(Stored items)
■ ■ ■ ■

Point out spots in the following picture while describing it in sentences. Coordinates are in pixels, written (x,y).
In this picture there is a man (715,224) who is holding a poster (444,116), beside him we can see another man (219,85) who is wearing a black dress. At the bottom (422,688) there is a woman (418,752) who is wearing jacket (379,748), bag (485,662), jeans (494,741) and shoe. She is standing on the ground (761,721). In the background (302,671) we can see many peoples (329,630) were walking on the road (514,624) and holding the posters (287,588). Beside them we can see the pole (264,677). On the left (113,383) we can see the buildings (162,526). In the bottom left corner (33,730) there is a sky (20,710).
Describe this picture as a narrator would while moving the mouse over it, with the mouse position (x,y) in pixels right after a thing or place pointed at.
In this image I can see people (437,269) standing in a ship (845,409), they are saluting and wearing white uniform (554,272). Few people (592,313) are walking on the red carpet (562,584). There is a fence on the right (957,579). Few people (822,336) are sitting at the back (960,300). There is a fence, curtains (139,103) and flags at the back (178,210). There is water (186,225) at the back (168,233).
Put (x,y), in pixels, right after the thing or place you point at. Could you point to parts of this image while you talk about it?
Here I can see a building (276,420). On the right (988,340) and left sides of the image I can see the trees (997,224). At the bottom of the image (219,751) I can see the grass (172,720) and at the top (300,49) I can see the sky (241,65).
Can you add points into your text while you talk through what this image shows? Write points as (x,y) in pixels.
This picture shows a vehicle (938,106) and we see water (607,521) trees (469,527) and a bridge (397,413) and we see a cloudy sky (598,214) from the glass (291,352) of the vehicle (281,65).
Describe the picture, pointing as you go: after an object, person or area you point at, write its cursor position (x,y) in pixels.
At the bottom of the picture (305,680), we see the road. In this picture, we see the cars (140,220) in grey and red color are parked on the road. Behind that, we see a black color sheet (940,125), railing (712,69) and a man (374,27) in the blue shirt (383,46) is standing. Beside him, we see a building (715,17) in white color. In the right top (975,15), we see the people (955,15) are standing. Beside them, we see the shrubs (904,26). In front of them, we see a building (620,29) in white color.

■ ■ ■ ■

Retype every line of the data, keeping each one exactly as it is.

**Expected output**
Point out spots in the following picture while describing it in sentences. Coordinates are in pixels, written (x,y).
In this picture there is a man (715,224) who is holding a poster (444,116), beside him we can see another man (219,85) who is wearing a black dress. At the bottom (422,688) there is a woman (418,752) who is wearing jacket (379,748), bag (485,662), jeans (494,741) and shoe. She is standing on the ground (761,721). In the background (302,671) we can see many peoples (329,630) were walking on the road (514,624) and holding the posters (287,588). Beside them we can see the pole (264,677). On the left (113,383) we can see the buildings (162,526). In the bottom left corner (33,730) there is a sky (20,710).
Describe this picture as a narrator would while moving the mouse over it, with the mouse position (x,y) in pixels right after a thing or place pointed at.
In this image I can see people (437,269) standing in a ship (845,409), they are saluting and wearing white uniform (554,272). Few people (592,313) are walking on the red carpet (562,584). There is a fence on the right (957,579). Few people (822,336) are sitting at the back (960,300). There is a fence, curtains (139,103) and flags at the back (178,210). There is water (186,225) at the back (168,233).
Put (x,y), in pixels, right after the thing or place you point at. Could you point to parts of this image while you talk about it?
Here I can see a building (276,420). On the right (988,340) and left sides of the image I can see the trees (997,224). At the bottom of the image (219,751) I can see the grass (172,720) and at the top (300,49) I can see the sky (241,65).
Can you add points into your text while you talk through what this image shows? Write points as (x,y) in pixels.
This picture shows a vehicle (938,106) and we see water (607,521) trees (469,527) and a bridge (397,413) and we see a cloudy sky (598,214) from the glass (291,352) of the vehicle (281,65).
Describe the picture, pointing as you go: after an object, person or area you point at, write its cursor position (x,y) in pixels.
At the bottom of the picture (305,680), we see the road. In this picture, we see the cars (140,220) in grey and red color are parked on the road. Behind that, we see a black color sheet (940,125), railing (712,69) and a man (374,27) in the blue shirt (383,46) is standing. Beside him, we see a building (715,17) in white color. In the right top (975,15), we see the people (955,15) are standing. Beside them, we see the shrubs (904,26). In front of them, we see a building (620,29) in white color.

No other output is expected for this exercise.